Both parties have expectations of each other. Maintain these expectations through clear communication and the project will run smoothly.
Continuing the theme of good communication, think about how you communicate. Avoid lengthy and woolly generalisations of aims and objectives. Don’t be vague because you’re nervous of offending someone. Be clear and succinct in your feedback. If you allow misunderstanding or ambiguity into your feedback, you might well see your project take the wrong turning.
You need to be honest throughout the process, to get the results that you’re looking for.
Be sensible, be reasonable
It doesn’t harm anyone to dream big. In fact, that’s where some of the best and most lucrative ideas come from. We’re constantly experiencing design concepts in our everyday lives, be it in business or when we’re making personal spending choices.
Brilliant design concepts can help to inspire clients and serve as springboard for new directions of creativity. However, it’s important that you don’t lose sight of what you want your creative project to achieve and that you’re realistic about things like budget.

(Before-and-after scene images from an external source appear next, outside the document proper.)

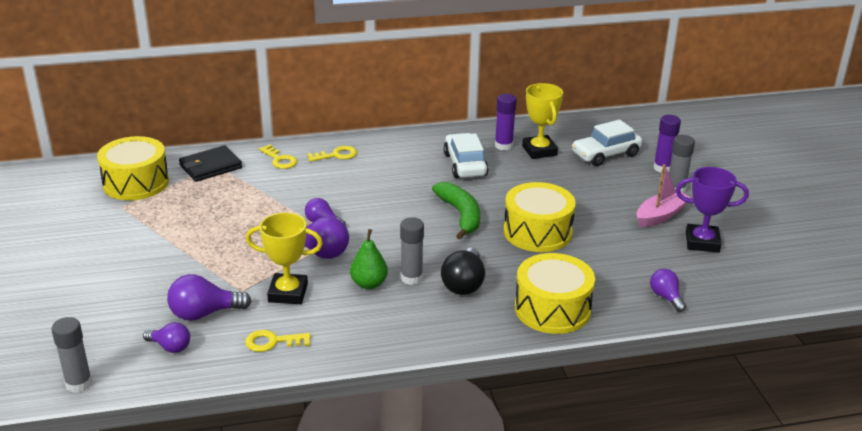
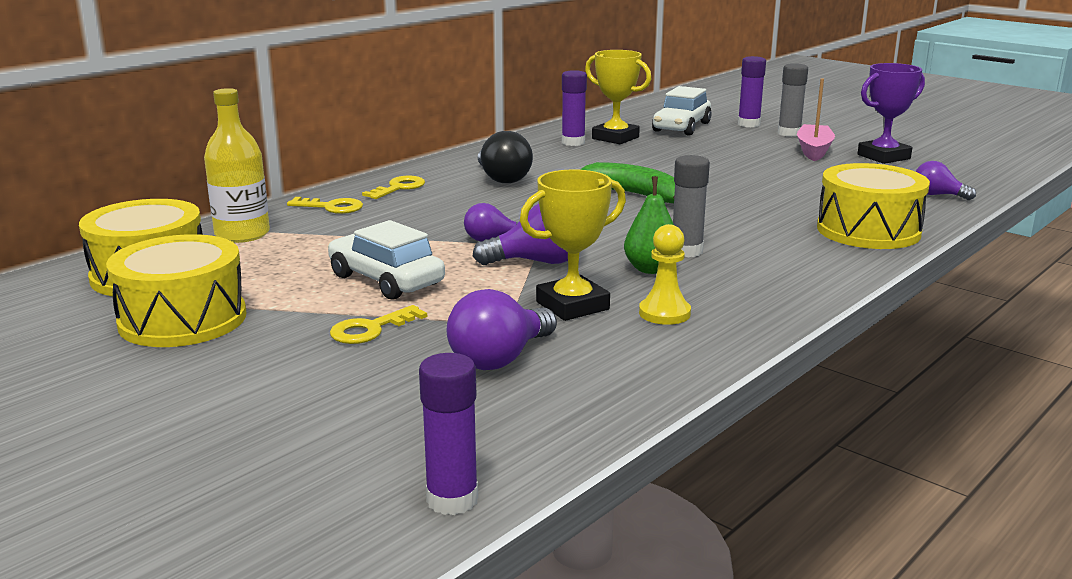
camera: 35 degrees left, 10 degrees down
grey glue stick [51,317,93,393] -> purple glue stick [419,353,478,515]
purple light bulb [143,322,190,353] -> none
black wallet [179,145,242,182] -> yellow bottle [204,88,270,243]
yellow key [245,330,311,352] -> yellow key moved to [330,305,427,344]
black light bulb [441,248,485,295] -> black light bulb moved to [478,131,533,183]
white car [443,133,488,178] -> white car moved to [328,220,445,300]
yellow drum [504,182,576,252] -> yellow drum moved to [106,234,246,347]
none -> yellow pawn [639,224,691,325]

The best designer will always want to create something that’s incredible while keeping a firm hold on delivering to the brief. This ensures that the creative will build on business objectives and reward the client.
And while we’re on the subject being inspired by other creative projects, it’s worth bringing up the subject of plagiarism.
Asking your designer to base a project on something that’s been done before by someone else is a bad idea. Yes, of course, you can find inspiration from other sources. That’s what mood boards are all about. But a mood board is there to incubate thoughts and ideas, conjuring up rough ideas of ‘look and feel’ or visual references. A mood board isn’t a template.
Good designers are creative, and effective marketing is about standing out and getting attention through being unique. You’re not going to find that prized position in the marketplace by plagiarising something that is already out there, working for someone else.
When you work closely with a creative agency it’s vital that you keep your attention on why you started on the project in the first place. You want specific results and you want a return on investment that is all about getting those results.
Use the points outlined above to keep you and your agency on track and you can expect to enjoy the kind of first-rate ROI that a successful business focussed creative project can deliver.